Exercise objective → Reproduce the data verbatim from the line containing "курсу для продолжения" through the line containing "la velocidad", both included. Leave the pictures out.

○ ○ ○ ○ ○ ○ ○

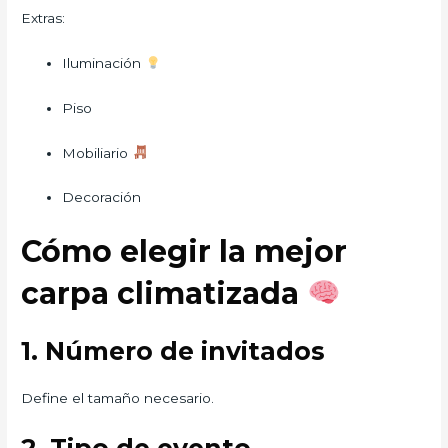
Extras:
Iluminación
Piso
Mobiliario
Decoración
Cómo elegir la mejor
carpa climatizada
1. Número de invitados
Define el tamaño necesario.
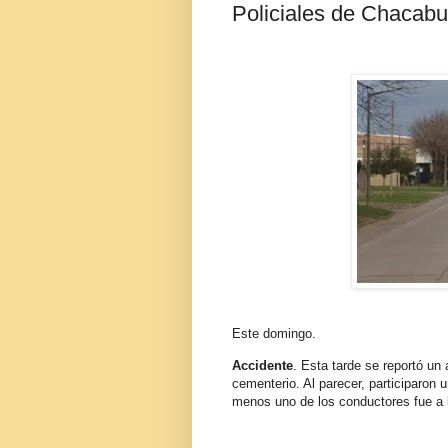
Policiales de Chacabu
Este domingo.
Accidente
. Esta tarde se reportó un
cementerio. Al parecer, participaron 
menos uno de los conductores fue a 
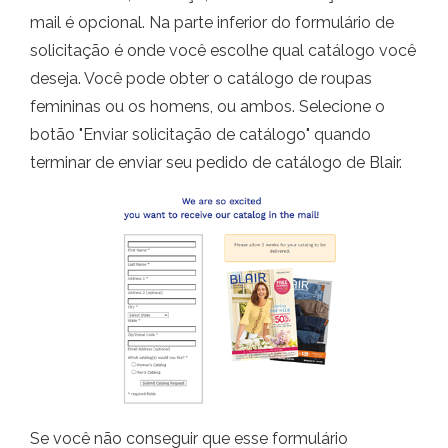
mail é opcional. Na parte inferior do formulário de
solicitação é onde você escolhe qual catálogo você
deseja. Você pode obter o catálogo de roupas
femininas ou os homens, ou ambos. Selecione o
botão "Enviar solicitação de catálogo" quando
terminar de enviar seu pedido de catálogo de Blair.
Se você não conseguir que esse formulário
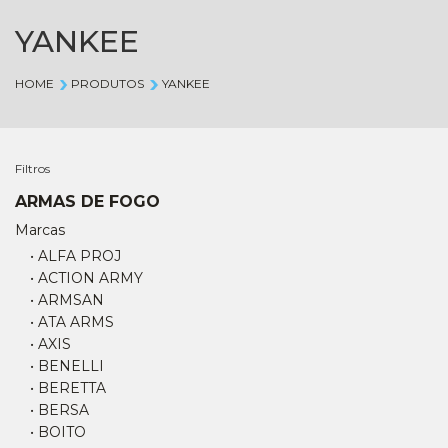
YANKEE
HOME
PRODUTOS
YANKEE
Filtros
ARMAS DE FOGO
Marcas
• ALFA PROJ
• ACTION ARMY
• ARMSAN
• ATA ARMS
• AXIS
• BENELLI
• BERETTA
• BERSA
• BOITO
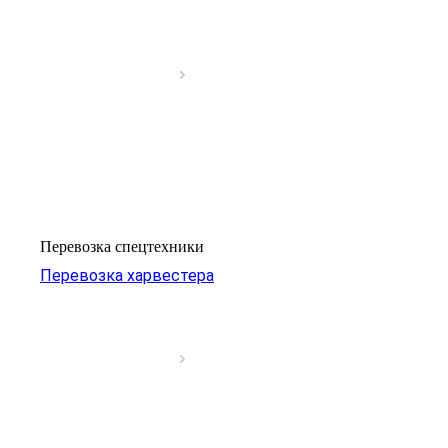
Перевозка спецтехники
Перевозка харвестера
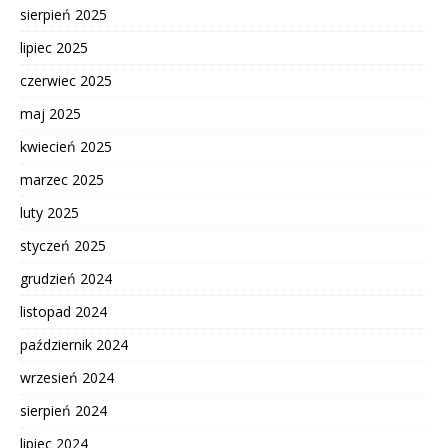
sierpień 2025
lipiec 2025
czerwiec 2025
maj 2025
kwiecień 2025
marzec 2025
luty 2025
styczeń 2025
grudzień 2024
listopad 2024
październik 2024
wrzesień 2024
sierpień 2024
lipiec 2024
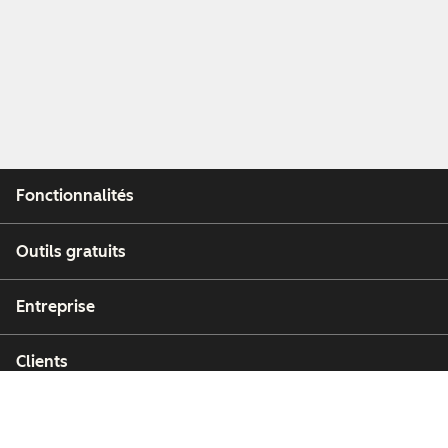
Fonctionnalités
Outils gratuits
Entreprise
Clients
Partenaires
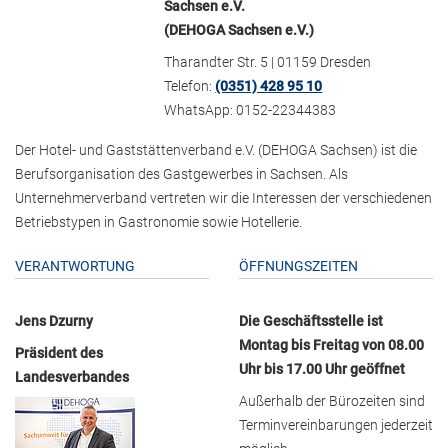
Sachsen e.V.
(DEHOGA Sachsen e.V.)
Tharandter Str. 5 | 01159 Dresden
Telefon:
(0351) 428 95 10
WhatsApp: 0152-22344383
Der Hotel- und Gaststättenverband e.V. (DEHOGA Sachsen) ist die
Berufsorganisation des Gastgewerbes in Sachsen. Als
Unternehmerverband vertreten wir die Interessen der verschiedenen
Betriebstypen in Gastronomie sowie Hotellerie.
VERANTWORTUNG
ÖFFNUNGSZEITEN
Jens Dzurny
Die Geschäftsstelle ist
Montag bis Freitag von 08.00
Präsident des
Uhr bis 17.00 Uhr geöffnet
Landesverbandes
Außerhalb der Bürozeiten sind
Terminvereinbarungen jederzeit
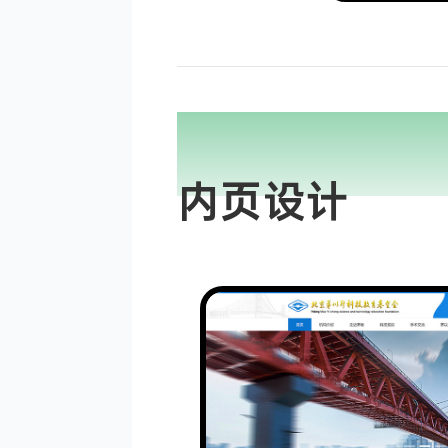
PAGE DISPL
INTEGRITY
内页设计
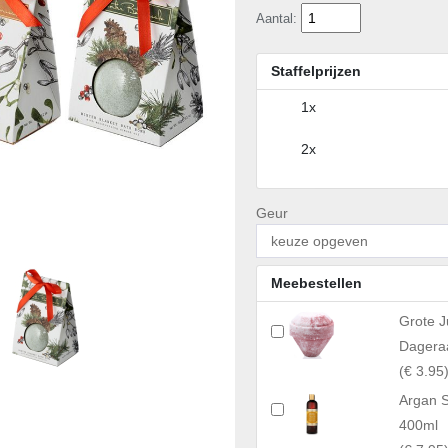
Aantal:
Staffelprijzen
1x
2x
Geur
Meebestellen
Grote 
Dagera
(
€ 3.95
Argan 
400ml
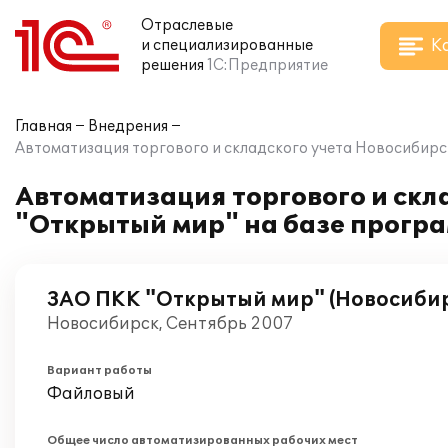
Отраслевые
К
и специализированные
решения
1С:Предприятие
Главная
Внедрения
Автоматизация торгового и складского учета Новосибирс
Автоматизация торгового и ск
"Открытый мир" на базе програ
ЗАО ПКК "Открытый мир" (Новосиби
Новосибирск, Сентябрь 2007
Вариант работы
Файловый
Общее число автоматизированных рабочих мест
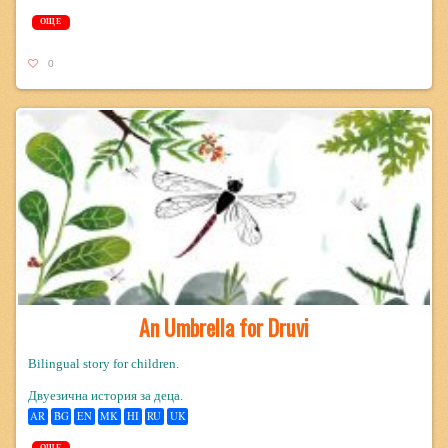
ОЩЕ
0
An Umbrella for Druvi
Bilingual story for children.
Двуезична история за деца.
AR
BG
EN
MK
HI
RU
UK
ОЩЕ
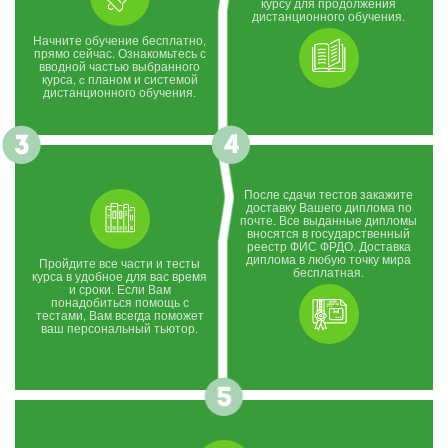
курсу для продолжения
дистанционного обучения.
Начните обучение бесплатно,
прямо сейчас. Ознакомьтесь с
вводной частью выбранного
курса, c планом и системой
дистанционного обучения.
После сдачи тестов закажите
доставку Вашего диплома по
почте. Все выданные дипломы
вносятся в государственный
реестр ФИС ФРДО. Доставка
диплома в любую точку мира
Пройдите все части и тесты
бесплатная.
курса в удобное для вас время
и сроки. Если Вам
понадобиться помощь с
тестами, Вам всегда поможет
ваш персональный тьютор.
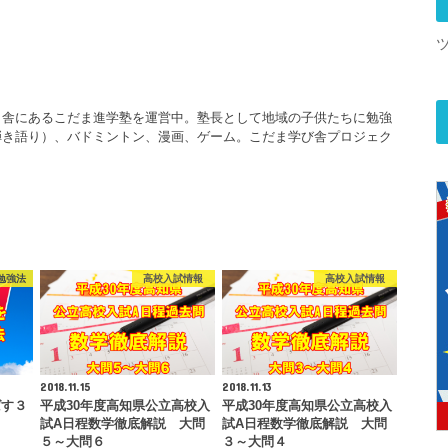
田舎にあるこだま進学塾を運営中。塾長として地域の子供たちに勉強
弾き語り）、バドミントン、漫画、ゲーム。こだま学び舎プロジェク
勉強法
高校入試情報
高校入試情報
2018.11.15
2018.11.13
ばす３
平成30年度高知県公立高校入
平成30年度高知県公立高校入
試A日程数学徹底解説 大問
試A日程数学徹底解説 大問
５～大問６
３～大問４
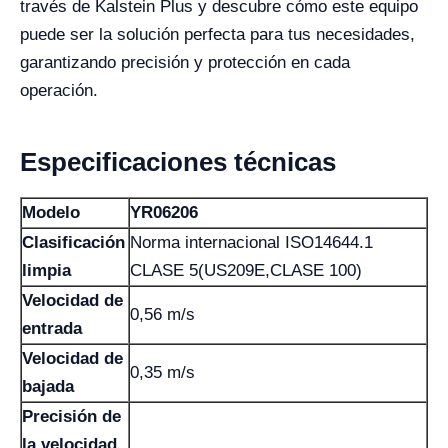
través de Kalstein Plus y descubre cómo este equipo
puede ser la solución perfecta para tus necesidades,
garantizando precisión y protección en cada
operación.
Especificaciones técnicas
Modelo
YR06206
Clasificación
Norma internacional ISO14644.1
limpia
CLASE 5(US209E,CLASE 100)
Velocidad de
0,56 m/s
entrada
Velocidad de
0,35 m/s
bajada
Precisión de
la velocidad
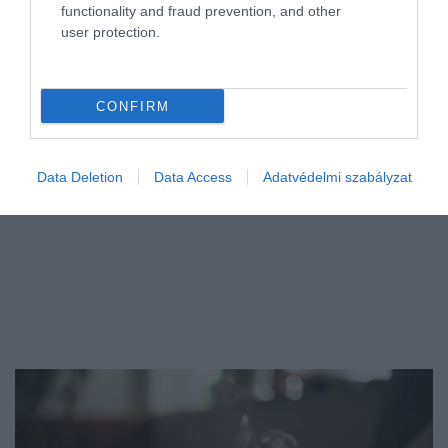
functionality and fraud prevention, and other
kereslet a fővárosi újlakás-piacon, miközben a beruházókat még
user protection.
viszi előre a lendület. Az eredmény: nőtt az eladatlan lakáskészlet,
így…
CONFIRM
Data Deletion
Data Access
Adatvédelmi szabályzat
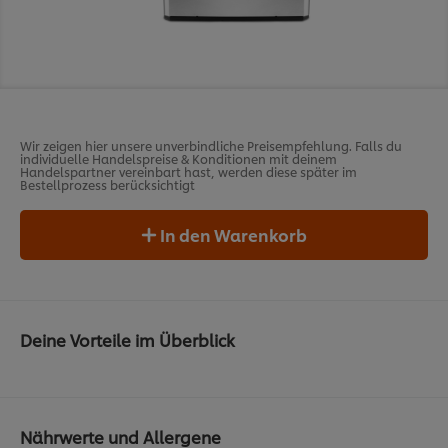
Wir zeigen hier unsere unverbindliche Preisempfehlung. Falls du
individuelle Handelspreise & Konditionen mit deinem
Handelspartner vereinbart hast, werden diese später im
Bestellprozess berücksichtigt
In den Warenkorb
Deine Vorteile im Überblick
Nährwerte und Allergene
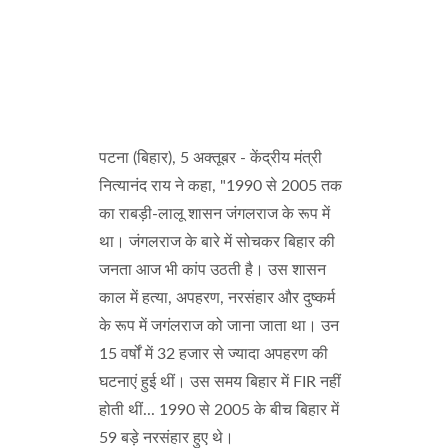
पटना (बिहार), 5 अक्तूबर - केंद्रीय मंत्री
नित्यानंद राय ने कहा, "1990 से 2005 तक
का राबड़ी-लालू शासन जंगलराज के रूप में
था। जंगलराज के बारे में सोचकर बिहार की
जनता आज भी कांप उठती है। उस शासन
काल में हत्या, अपहरण, नरसंहार और दुष्कर्म
के रूप में जगंलराज को जाना जाता था। उन
15 वर्षों में 32 हजार से ज्यादा अपहरण की
घटनाएं हुई थीं। उस समय बिहार में FIR नहीं
होती थीं... 1990 से 2005 के बीच बिहार में
59 बड़े नरसंहार हुए थे।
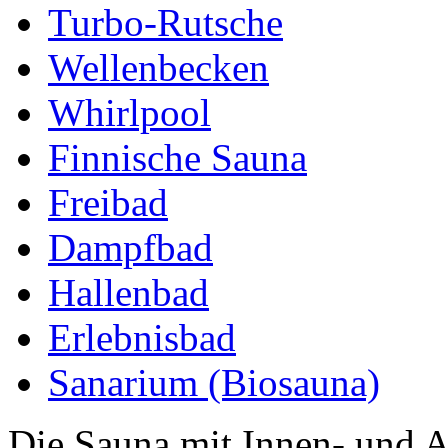
Turbo-Rutsche
Wellenbecken
Whirlpool
Finnische Sauna
Freibad
Dampfbad
Hallenbad
Erlebnisbad
Sanarium (Biosauna)
Die Sauna mit Innen- und 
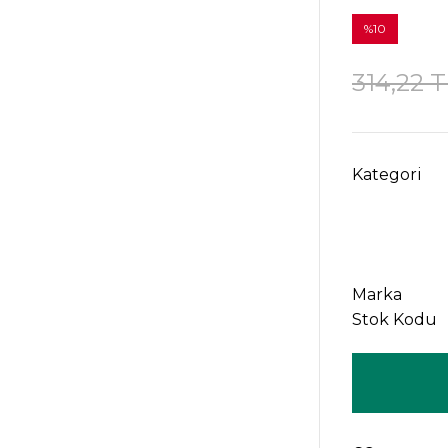
%10
314,22 
Kategori
Marka
Stok Kodu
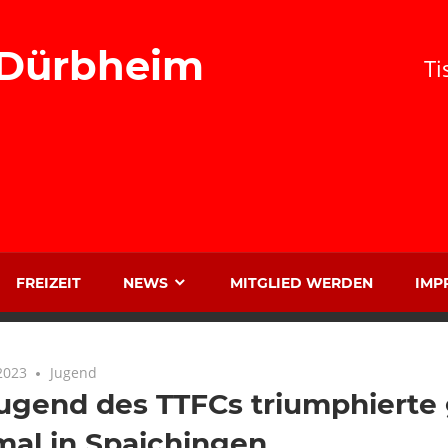
 Dürbheim
Ti
FREIZEIT
NEWS
MITGLIED WERDEN
IMP
2023
Jugend
ugend des TTFCs triumphierte 
al in Spaichingen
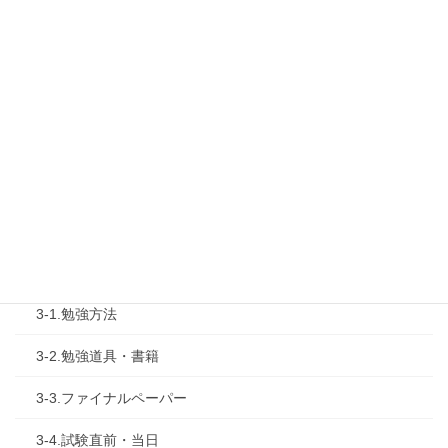
1-2.タキプロセミナー
1-3.タキプロ勉強会
1-4.活動内容
2.診断士試験を知る
2-1.合格体験記
2-2.試験制度
3.試験対策
3-1.勉強方法
3-2.勉強道具・書籍
3-3.ファイナルペーパー
3-4.試験直前・当日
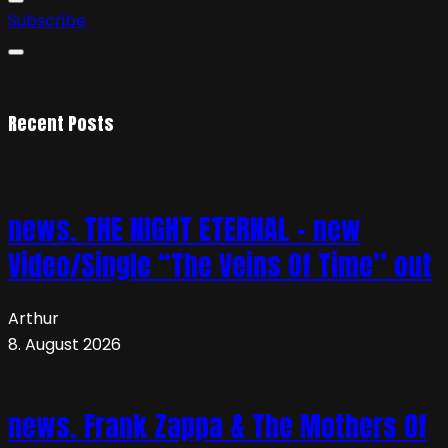
Subscribe
Recent Posts
news. THE NIGHT ETERNAL – new
Video/Single “The Veins Of Time” out
Arthur
8. August 2026
news. Frank Zappa & The Mothers Of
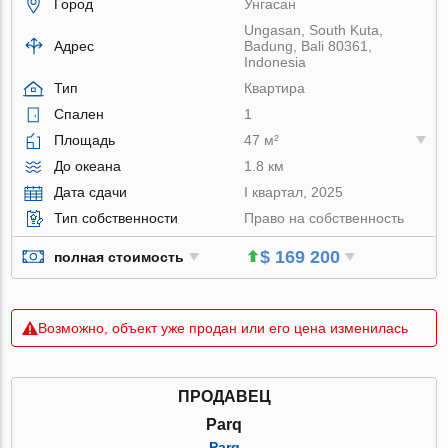
Город
Унгасан
Ungasan, South Kuta,
Адрес
Badung, Bali 80361,
Indonesia
Тип
Квартира
Спален
1
Площадь
47 м²
До океана
1.8 км
Дата сдачи
I квартал, 2025
Тип собственности
Право на собственность
$ 169 200
полная стоимость
Возможно, объект уже продан или его цена изменилась
ПРОДАВЕЦ
Parq
Parq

○ ○ ○ ○ ○ ○ ○

Written solution →
курсу для продолжения
дистанционного обучения.
Начните обучение бесплатно,
прямо сейчас. Ознакомьтесь с
вводной частью выбранного
курса, c планом и системой
дистанционного обучения.
После сдачи тестов закажите
доставку Вашего диплома по
почте. Все выданные дипломы
вносятся в государственный
реестр ФИС ФРДО. Доставка
диплома в любую точку мира
Пройдите все части и тесты
бесплатная.
курса в удобное для вас время
и сроки. Если Вам
понадобиться помощь с
тестами, Вам всегда поможет
ваш персональный тьютор.
田舎にあるこだま進学塾を運営中。塾長として地域の子供たちに勉強
弾き語り）、バドミントン、漫画、ゲーム。こだま学び舎プロジェク
勉強法
高校入試情報
高校入試情報
2018.11.15
2018.11.13
ばす３
平成30年度高知県公立高校入
平成30年度高知県公立高校入
試A日程数学徹底解説 大問
試A日程数学徹底解説 大問
５～大問６
３～大問４
través de Kalstein Plus y descubre cómo este equipo
puede ser la solución perfecta para tus necesidades,
garantizando precisión y protección en cada
operación.
Especificaciones técnicas
Modelo
YR06206
Clasificación
Norma internacional ISO14644.1
limpia
CLASE 5(US209E,CLASE 100)
Velocidad de
0,56 m/s
entrada
Velocidad de
0,35 m/s
bajada
Precisión de
la velocidad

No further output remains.